## Task
The answer is the full set of records below, transcribed exactly.

## Given records
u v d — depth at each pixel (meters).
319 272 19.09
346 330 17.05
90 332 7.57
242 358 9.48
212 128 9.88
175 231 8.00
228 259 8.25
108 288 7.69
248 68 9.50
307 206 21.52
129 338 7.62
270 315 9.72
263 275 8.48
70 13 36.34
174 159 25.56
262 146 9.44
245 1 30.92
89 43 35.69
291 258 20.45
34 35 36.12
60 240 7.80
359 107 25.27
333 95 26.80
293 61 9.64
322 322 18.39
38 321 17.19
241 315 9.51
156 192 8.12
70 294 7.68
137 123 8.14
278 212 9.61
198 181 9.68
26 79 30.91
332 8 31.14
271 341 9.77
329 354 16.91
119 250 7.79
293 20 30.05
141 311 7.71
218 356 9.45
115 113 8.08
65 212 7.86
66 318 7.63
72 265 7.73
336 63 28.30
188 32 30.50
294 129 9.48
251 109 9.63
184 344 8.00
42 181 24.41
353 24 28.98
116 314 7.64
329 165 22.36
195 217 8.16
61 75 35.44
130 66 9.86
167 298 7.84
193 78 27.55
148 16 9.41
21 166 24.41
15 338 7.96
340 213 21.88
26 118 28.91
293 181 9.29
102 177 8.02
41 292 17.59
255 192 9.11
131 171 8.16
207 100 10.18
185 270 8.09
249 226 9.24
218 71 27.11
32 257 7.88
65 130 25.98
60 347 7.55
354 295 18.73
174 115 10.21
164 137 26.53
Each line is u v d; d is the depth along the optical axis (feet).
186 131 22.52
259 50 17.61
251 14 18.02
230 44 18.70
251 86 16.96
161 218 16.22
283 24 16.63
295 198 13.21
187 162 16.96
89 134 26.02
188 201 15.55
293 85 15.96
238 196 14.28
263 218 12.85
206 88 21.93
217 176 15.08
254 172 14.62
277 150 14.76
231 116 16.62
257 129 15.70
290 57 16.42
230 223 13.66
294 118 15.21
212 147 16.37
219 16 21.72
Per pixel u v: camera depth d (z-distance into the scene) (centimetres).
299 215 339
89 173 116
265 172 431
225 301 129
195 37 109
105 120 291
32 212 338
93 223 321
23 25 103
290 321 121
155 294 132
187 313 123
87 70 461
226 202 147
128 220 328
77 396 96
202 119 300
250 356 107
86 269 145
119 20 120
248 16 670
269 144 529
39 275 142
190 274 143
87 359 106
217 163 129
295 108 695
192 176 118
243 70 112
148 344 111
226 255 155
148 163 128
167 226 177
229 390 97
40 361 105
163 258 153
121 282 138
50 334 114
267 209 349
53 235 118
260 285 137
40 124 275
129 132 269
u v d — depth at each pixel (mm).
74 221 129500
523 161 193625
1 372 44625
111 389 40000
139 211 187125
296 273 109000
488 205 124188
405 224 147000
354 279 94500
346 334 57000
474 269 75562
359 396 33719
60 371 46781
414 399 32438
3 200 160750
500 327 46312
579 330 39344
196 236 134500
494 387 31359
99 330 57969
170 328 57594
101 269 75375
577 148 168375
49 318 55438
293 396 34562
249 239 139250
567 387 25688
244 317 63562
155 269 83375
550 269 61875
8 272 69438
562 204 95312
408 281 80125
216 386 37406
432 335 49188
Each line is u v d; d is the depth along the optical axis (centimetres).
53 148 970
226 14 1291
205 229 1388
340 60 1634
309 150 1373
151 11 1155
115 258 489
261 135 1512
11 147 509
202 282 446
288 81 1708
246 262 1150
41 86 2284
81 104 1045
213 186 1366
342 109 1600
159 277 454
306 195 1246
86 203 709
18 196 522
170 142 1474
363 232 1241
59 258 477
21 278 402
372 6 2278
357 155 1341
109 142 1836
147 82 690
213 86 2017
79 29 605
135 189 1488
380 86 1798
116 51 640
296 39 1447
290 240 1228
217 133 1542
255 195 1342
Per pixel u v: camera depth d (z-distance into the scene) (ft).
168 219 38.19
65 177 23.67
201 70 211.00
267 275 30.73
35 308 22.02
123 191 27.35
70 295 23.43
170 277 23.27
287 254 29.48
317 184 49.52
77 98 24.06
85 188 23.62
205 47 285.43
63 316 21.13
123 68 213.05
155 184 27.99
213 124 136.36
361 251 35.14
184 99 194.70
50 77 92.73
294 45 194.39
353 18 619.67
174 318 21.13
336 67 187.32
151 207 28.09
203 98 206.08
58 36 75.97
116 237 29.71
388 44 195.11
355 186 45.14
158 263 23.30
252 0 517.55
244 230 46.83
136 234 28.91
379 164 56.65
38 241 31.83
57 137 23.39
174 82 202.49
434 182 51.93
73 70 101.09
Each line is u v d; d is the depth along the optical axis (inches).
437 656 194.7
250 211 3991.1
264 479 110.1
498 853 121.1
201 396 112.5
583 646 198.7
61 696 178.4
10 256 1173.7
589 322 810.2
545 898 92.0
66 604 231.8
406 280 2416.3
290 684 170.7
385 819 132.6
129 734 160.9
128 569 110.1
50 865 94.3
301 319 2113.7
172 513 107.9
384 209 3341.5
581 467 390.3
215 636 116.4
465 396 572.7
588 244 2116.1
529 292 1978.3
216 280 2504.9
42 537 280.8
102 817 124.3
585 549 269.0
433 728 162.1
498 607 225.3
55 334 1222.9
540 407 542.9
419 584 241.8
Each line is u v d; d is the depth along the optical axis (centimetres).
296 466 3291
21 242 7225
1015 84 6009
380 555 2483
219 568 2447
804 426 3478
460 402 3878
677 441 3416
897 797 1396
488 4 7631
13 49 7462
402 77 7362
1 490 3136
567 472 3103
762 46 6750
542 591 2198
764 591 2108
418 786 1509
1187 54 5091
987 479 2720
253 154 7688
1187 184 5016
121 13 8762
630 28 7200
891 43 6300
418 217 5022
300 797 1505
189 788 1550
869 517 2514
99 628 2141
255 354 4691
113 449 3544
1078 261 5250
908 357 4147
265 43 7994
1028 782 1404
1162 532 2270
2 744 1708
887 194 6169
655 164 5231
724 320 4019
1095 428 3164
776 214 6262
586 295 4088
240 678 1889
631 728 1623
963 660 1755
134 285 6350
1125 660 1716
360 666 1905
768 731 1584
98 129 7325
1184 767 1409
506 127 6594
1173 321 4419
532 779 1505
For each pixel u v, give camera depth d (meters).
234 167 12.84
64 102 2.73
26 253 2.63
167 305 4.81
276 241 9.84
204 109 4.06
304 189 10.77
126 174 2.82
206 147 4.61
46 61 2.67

## Answer section
u v d — depth at each pixel (meters).
319 272 19.09
346 330 17.05
90 332 7.57
242 358 9.48
212 128 9.88
175 231 8.00
228 259 8.25
108 288 7.69
248 68 9.50
307 206 21.52
129 338 7.62
270 315 9.72
263 275 8.48
70 13 36.34
174 159 25.56
262 146 9.44
245 1 30.92
89 43 35.69
291 258 20.45
34 35 36.12
60 240 7.80
359 107 25.27
333 95 26.80
293 61 9.64
322 322 18.39
38 321 17.19
241 315 9.51
156 192 8.12
70 294 7.68
137 123 8.14
278 212 9.61
198 181 9.68
26 79 30.91
332 8 31.14
271 341 9.77
329 354 16.91
119 250 7.79
293 20 30.05
141 311 7.71
218 356 9.45
115 113 8.08
65 212 7.86
66 318 7.63
72 265 7.73
336 63 28.30
188 32 30.50
294 129 9.48
251 109 9.63
184 344 8.00
42 181 24.41
353 24 28.98
116 314 7.64
329 165 22.36
195 217 8.16
61 75 35.44
130 66 9.86
167 298 7.84
193 78 27.55
148 16 9.41
21 166 24.41
15 338 7.96
340 213 21.88
26 118 28.91
293 181 9.29
102 177 8.02
41 292 17.59
255 192 9.11
131 171 8.16
207 100 10.18
185 270 8.09
249 226 9.24
218 71 27.11
32 257 7.88
65 130 25.98
60 347 7.55
354 295 18.73
174 115 10.21
164 137 26.53
Each line is u v d; d is the depth along the optical axis (feet).
186 131 22.52
259 50 17.61
251 14 18.02
230 44 18.70
251 86 16.96
161 218 16.22
283 24 16.63
295 198 13.21
187 162 16.96
89 134 26.02
188 201 15.55
293 85 15.96
238 196 14.28
263 218 12.85
206 88 21.93
217 176 15.08
254 172 14.62
277 150 14.76
231 116 16.62
257 129 15.70
290 57 16.42
230 223 13.66
294 118 15.21
212 147 16.37
219 16 21.72
Per pixel u v: camera depth d (z-distance into the scene) (centimetres).
299 215 339
89 173 116
265 172 431
225 301 129
195 37 109
105 120 291
32 212 338
93 223 321
23 25 103
290 321 121
155 294 132
187 313 123
87 70 461
226 202 147
128 220 328
77 396 96
202 119 300
250 356 107
86 269 145
119 20 120
248 16 670
269 144 529
39 275 142
190 274 143
87 359 106
217 163 129
295 108 695
192 176 118
243 70 112
148 344 111
226 255 155
148 163 128
167 226 177
229 390 97
40 361 105
163 258 153
121 282 138
50 334 114
267 209 349
53 235 118
260 285 137
40 124 275
129 132 269
u v d — depth at each pixel (mm).
74 221 129500
523 161 193625
1 372 44625
111 389 40000
139 211 187125
296 273 109000
488 205 124188
405 224 147000
354 279 94500
346 334 57000
474 269 75562
359 396 33719
60 371 46781
414 399 32438
3 200 160750
500 327 46312
579 330 39344
196 236 134500
494 387 31359
99 330 57969
170 328 57594
101 269 75375
577 148 168375
49 318 55438
293 396 34562
249 239 139250
567 387 25688
244 317 63562
155 269 83375
550 269 61875
8 272 69438
562 204 95312
408 281 80125
216 386 37406
432 335 49188
Each line is u v d; d is the depth along the optical axis (centimetres).
53 148 970
226 14 1291
205 229 1388
340 60 1634
309 150 1373
151 11 1155
115 258 489
261 135 1512
11 147 509
202 282 446
288 81 1708
246 262 1150
41 86 2284
81 104 1045
213 186 1366
342 109 1600
159 277 454
306 195 1246
86 203 709
18 196 522
170 142 1474
363 232 1241
59 258 477
21 278 402
372 6 2278
357 155 1341
109 142 1836
147 82 690
213 86 2017
79 29 605
135 189 1488
380 86 1798
116 51 640
296 39 1447
290 240 1228
217 133 1542
255 195 1342
Per pixel u v: camera depth d (z-distance into the scene) (ft).
168 219 38.19
65 177 23.67
201 70 211.00
267 275 30.73
35 308 22.02
123 191 27.35
70 295 23.43
170 277 23.27
287 254 29.48
317 184 49.52
77 98 24.06
85 188 23.62
205 47 285.43
63 316 21.13
123 68 213.05
155 184 27.99
213 124 136.36
361 251 35.14
184 99 194.70
50 77 92.73
294 45 194.39
353 18 619.67
174 318 21.13
336 67 187.32
151 207 28.09
203 98 206.08
58 36 75.97
116 237 29.71
388 44 195.11
355 186 45.14
158 263 23.30
252 0 517.55
244 230 46.83
136 234 28.91
379 164 56.65
38 241 31.83
57 137 23.39
174 82 202.49
434 182 51.93
73 70 101.09
Each line is u v d; d is the depth along the optical axis (inches).
437 656 194.7
250 211 3991.1
264 479 110.1
498 853 121.1
201 396 112.5
583 646 198.7
61 696 178.4
10 256 1173.7
589 322 810.2
545 898 92.0
66 604 231.8
406 280 2416.3
290 684 170.7
385 819 132.6
129 734 160.9
128 569 110.1
50 865 94.3
301 319 2113.7
172 513 107.9
384 209 3341.5
581 467 390.3
215 636 116.4
465 396 572.7
588 244 2116.1
529 292 1978.3
216 280 2504.9
42 537 280.8
102 817 124.3
585 549 269.0
433 728 162.1
498 607 225.3
55 334 1222.9
540 407 542.9
419 584 241.8
Each line is u v d; d is the depth along the optical axis (centimetres).
296 466 3291
21 242 7225
1015 84 6009
380 555 2483
219 568 2447
804 426 3478
460 402 3878
677 441 3416
897 797 1396
488 4 7631
13 49 7462
402 77 7362
1 490 3136
567 472 3103
762 46 6750
542 591 2198
764 591 2108
418 786 1509
1187 54 5091
987 479 2720
253 154 7688
1187 184 5016
121 13 8762
630 28 7200
891 43 6300
418 217 5022
300 797 1505
189 788 1550
869 517 2514
99 628 2141
255 354 4691
113 449 3544
1078 261 5250
908 357 4147
265 43 7994
1028 782 1404
1162 532 2270
2 744 1708
887 194 6169
655 164 5231
724 320 4019
1095 428 3164
776 214 6262
586 295 4088
240 678 1889
631 728 1623
963 660 1755
134 285 6350
1125 660 1716
360 666 1905
768 731 1584
98 129 7325
1184 767 1409
506 127 6594
1173 321 4419
532 779 1505
For each pixel u v, give camera depth d (meters).
234 167 12.84
64 102 2.73
26 253 2.63
167 305 4.81
276 241 9.84
204 109 4.06
304 189 10.77
126 174 2.82
206 147 4.61
46 61 2.67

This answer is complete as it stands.